刘娇一愣,然后闪躲的避开了他探询的目光:“没什么,真的。”
“那你为何脸色如此难看?”萧定深半分不退的逼问。
刘娇长睫不住颤抖,脸上的神色也终于像是绷不住了一般露出破绽,强装的坚强被打碎,从里面流出无穷无尽的迷茫和难过。
她像是真正回神了一般猛地一震,一把握住萧定深的手,刘娇惊慌失措的道:“快逃,深儿,你快逃。”
她今日本是要去找萧肆蕴商量出宫省亲的事,可是行至紧闭的宫门前,从里面传来的对话内容却把她给吓坏了。
她的夫君竟然在教唆他的幼子谋杀长子。
听着那句“杀了你哥哥,取而代之。”刘娇只觉得整个人如置冰窖,从四肢百骸涌上无限的寒气一直流窜到心头,她几乎连站都站不稳。
但是不行,她很清楚,若是这时被萧肆蕴发现自己就在殿外的话,深儿一定难逃一死,她只能强撑着转身,飞快的出了北宸殿。
耳边响起刘娇的话,萧定深一愣:“逃走?”他看着一直在发抖,整个人的状态都很不对劲的刘娇,萧定深心下阴翳丛生。
将母亲娇小的身躯搂进怀里,他轻声安抚她:“不用怕,母后,不用怕,你先告诉我,发生什么事了?”
在他不住的安抚中,刘娇终于平静了下来,她伸手搂住儿子宽阔的后背,闭上眼睛,哀凄道:“你父皇想杀你,我刚刚听见他和定宸说让他杀了你取而代之。

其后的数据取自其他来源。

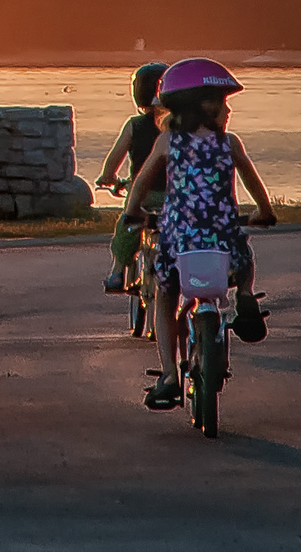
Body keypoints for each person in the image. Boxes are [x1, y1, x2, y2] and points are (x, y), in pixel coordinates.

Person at [121, 58, 278, 410]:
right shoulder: (230, 144)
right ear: (203, 106)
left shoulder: (167, 144)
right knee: (244, 261)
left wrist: (134, 213)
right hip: (223, 239)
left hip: (180, 241)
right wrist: (263, 215)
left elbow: (140, 188)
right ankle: (246, 296)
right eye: (222, 102)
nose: (228, 110)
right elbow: (258, 193)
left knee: (165, 295)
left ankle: (169, 377)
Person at [97, 62, 169, 293]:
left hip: (144, 196)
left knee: (127, 227)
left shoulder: (135, 126)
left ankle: (117, 273)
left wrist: (108, 178)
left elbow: (113, 160)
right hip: (175, 195)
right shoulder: (178, 127)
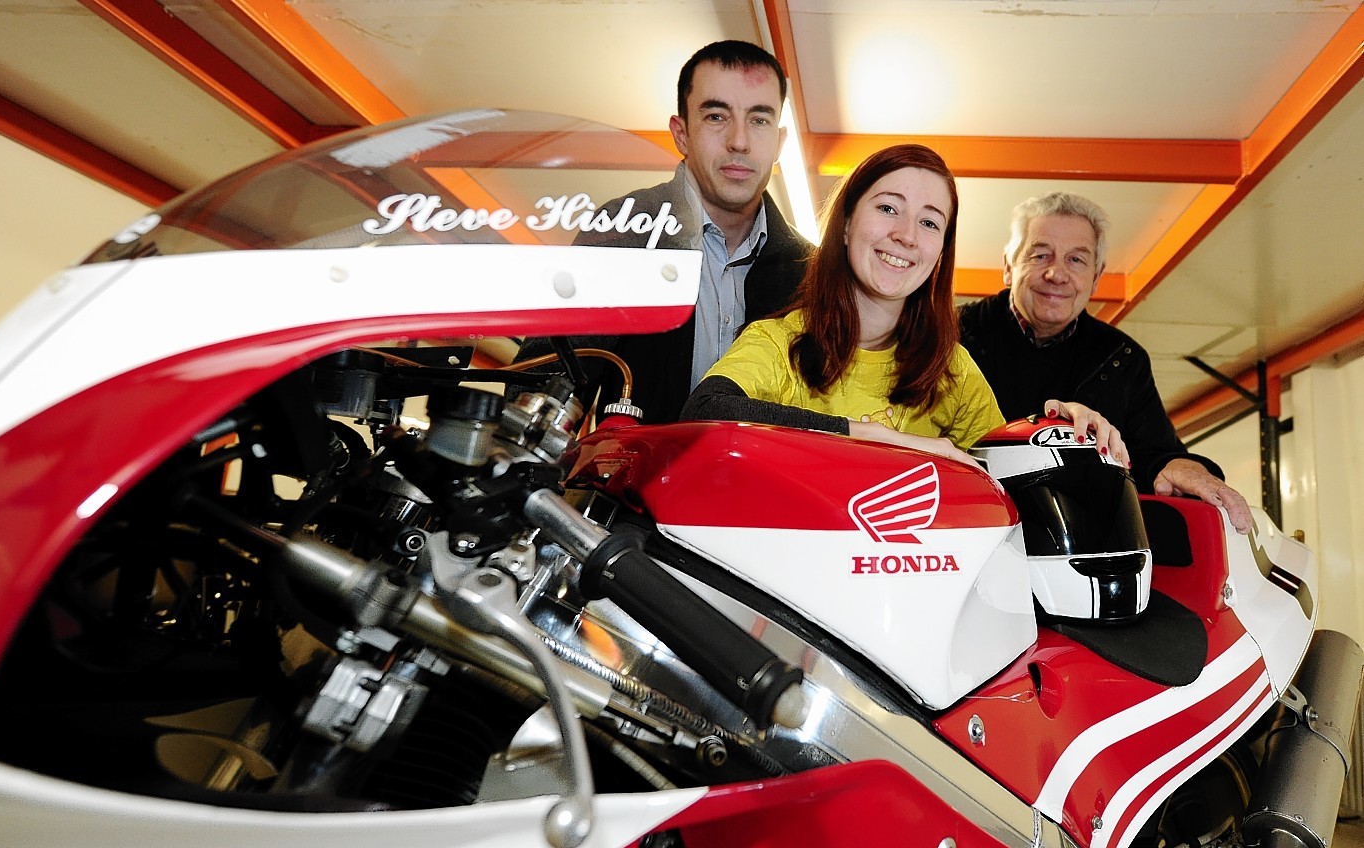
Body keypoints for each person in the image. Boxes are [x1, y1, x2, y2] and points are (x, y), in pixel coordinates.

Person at [681, 144, 1123, 470]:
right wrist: (877, 439)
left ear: (940, 252)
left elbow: (1007, 475)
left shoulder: (952, 370)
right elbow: (707, 411)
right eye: (889, 208)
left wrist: (1064, 435)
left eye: (930, 222)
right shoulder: (777, 344)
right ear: (848, 224)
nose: (907, 235)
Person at [513, 39, 814, 424]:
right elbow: (541, 385)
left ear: (779, 141)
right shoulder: (624, 229)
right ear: (681, 132)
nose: (739, 141)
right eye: (716, 116)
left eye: (759, 119)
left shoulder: (811, 270)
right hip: (631, 480)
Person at [959, 191, 1252, 533]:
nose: (1057, 274)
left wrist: (1188, 471)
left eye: (1076, 260)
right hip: (974, 534)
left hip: (1081, 544)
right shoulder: (953, 337)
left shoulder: (1122, 359)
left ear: (1096, 278)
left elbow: (1154, 452)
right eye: (1040, 255)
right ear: (1009, 267)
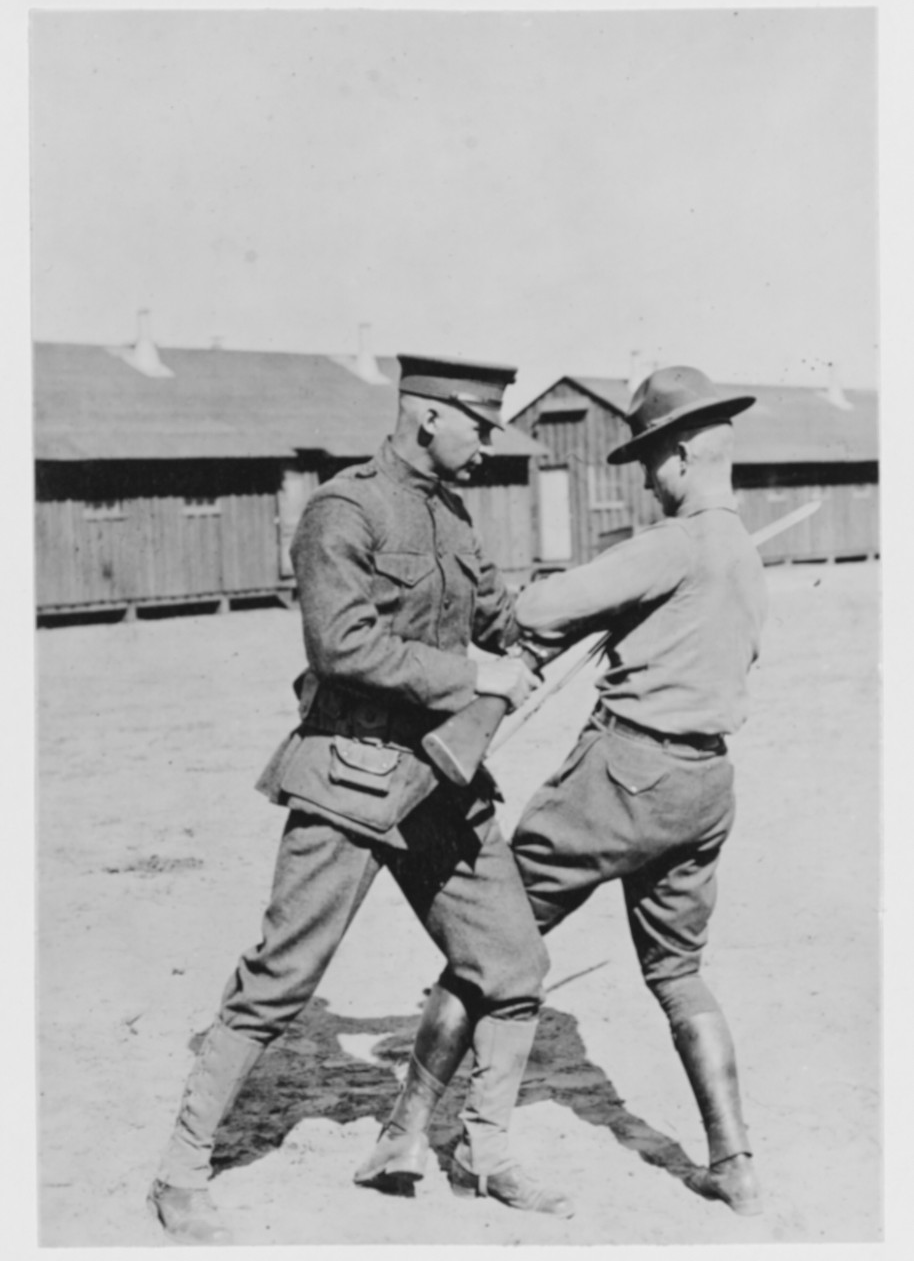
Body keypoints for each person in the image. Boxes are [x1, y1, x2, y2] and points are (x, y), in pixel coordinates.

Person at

”
萧定深一愣,然后若有所思的沉默了下来,要杀我吗?他其实也不算太意外,甚至觉得这一天迟早会到来。
过去数年里他总是遭到一些来历不明的人的暗杀,虽然说那些人可能不是他父皇派出来的,但是绝对有他父皇默许的原因,虞家,其他虞家的党羽,他们是萧定宸的爪牙,也是握在萧肆蕴手上的一把刀。
对于萧肆蕴这个人,萧定深其实根本没摸透,他有时觉得他父皇很讨厌他,有时又觉得好像并不是这样,而且萧肆蕴对他母后的态度也很奇怪,说是冷落其实又未曾亏待过半点,刘皇后多次与他顶撞他也并不反驳,了说是宠爱却又与登基前的恩爱判若两样,十八年来甚至基本上没踏进过刘皇后的宫里。
为什么会这样呢?萧定深觉得他可能是因为觉得被虞家束缚了皇权所以才做出此等姿态,也有可能是一些别的原因,他总觉得这其中有什么违和的地方,可是一时半会他又想不清楚。
正发着愣,耳边又传来刘娇的声音:“深儿,你听见了吗?”
“什么?”他猛地回神,看向刘娇。
刘娇看着他,刚刚的惊慌消失不见,她又变成了以前那个坚韧勇敢,敢提着软剑去救夫君的相府千金:“我说你帮我请秦大人进一趟宫,母后有事想找他帮忙。”
秦大人,秦允?萧定深皱了皱眉,但看着面前的刘娇,他在迟疑片刻后还是点了点头。